The billions of gallons of untreated sewage and industrial waste that spew out of metro Detroit’s aging sewer system are increasingly endangering drinking water, damaging ecosystems and causing record beach closures, according to a study released Monday by a coalition of environmental groups.

Since 2009, the Detroit Water and Sewerage Department dumped 34 billion gallons of untreated sewage and dirty storm water into the Detroit and Rouge rivers, more than any city in the eight-state Great Lakes region, according to the report’s author, Healing Our Waters-Great Lakes Coalition, an alliance of more than 100 environmental groups.
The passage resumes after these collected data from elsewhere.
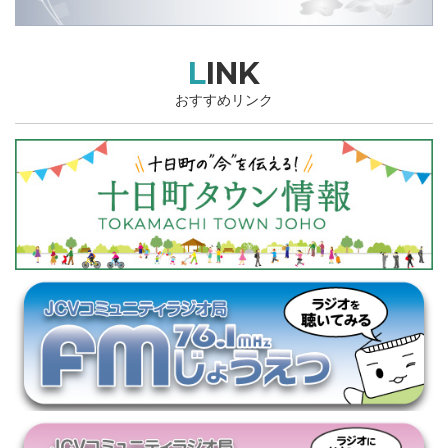
LINK
おすすめリンク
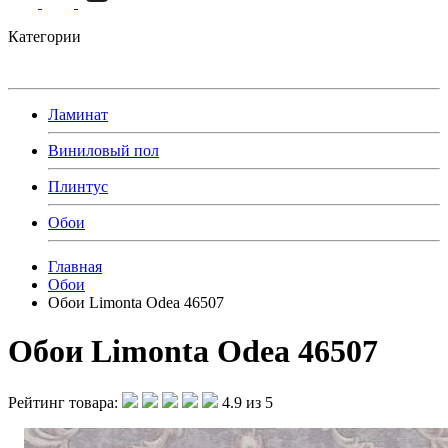
Категории
Ламинат
Виниловый пол
Плинтус
Обои
Главная
Обои
Обои Limonta Odea 46507
Обои Limonta Odea 46507
Рейтинг товара:
4.9 из 5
Discharges happen when heavy rains overwhelm the sewage system, polluting waterways with a toxic cocktail of rainwater, fertilizers, chemicals, parasites and human and industrial waste. Detroit’s sprawling system is so overwhelmed that it dumps sewage even during light rain.

“Detroit is on the front lines of a sewage crisis,” Melissa Damaschke, organizer of Sierra Club’s Great Lakes Program, said Monday.

Fixing the problem in Michigan, however, will cost cash-strapped governments about $7 billion, the report estimates.

The solution? The federal government should pick up much of the funding, the report states.

“Congress has (a) historic opportunity to provide a shot in the arm to local communities,” Detroit City Councilwoman JoAnn Watson said. “Failure to act will make the problems worse and the solutions more costly.”

Detroit scrapped a $1.2-billion project last year to build a 7-mile-long Upper Rouge Tunnel to store excess storm water, saying it was too expensive. Detroit has spent more than $1.5 billion in the past two decades on sewer upgrades, according to the Detroit Water and Sewerage Department.

One of the biggest threats of untreated sewage is E. coli, bacteria that can cause severe cramps, nausea and diarrhea.

“The people of Detroit are ready to move forward and put an end to beach closings and public health advisories,” said Andy Buchsbaum, co-chair of the coalition and regional executive director for the National Wildlife Federation’s Great Lakes office. “We have solutions to stem the tide of sewage pollution. It’s time we use them.”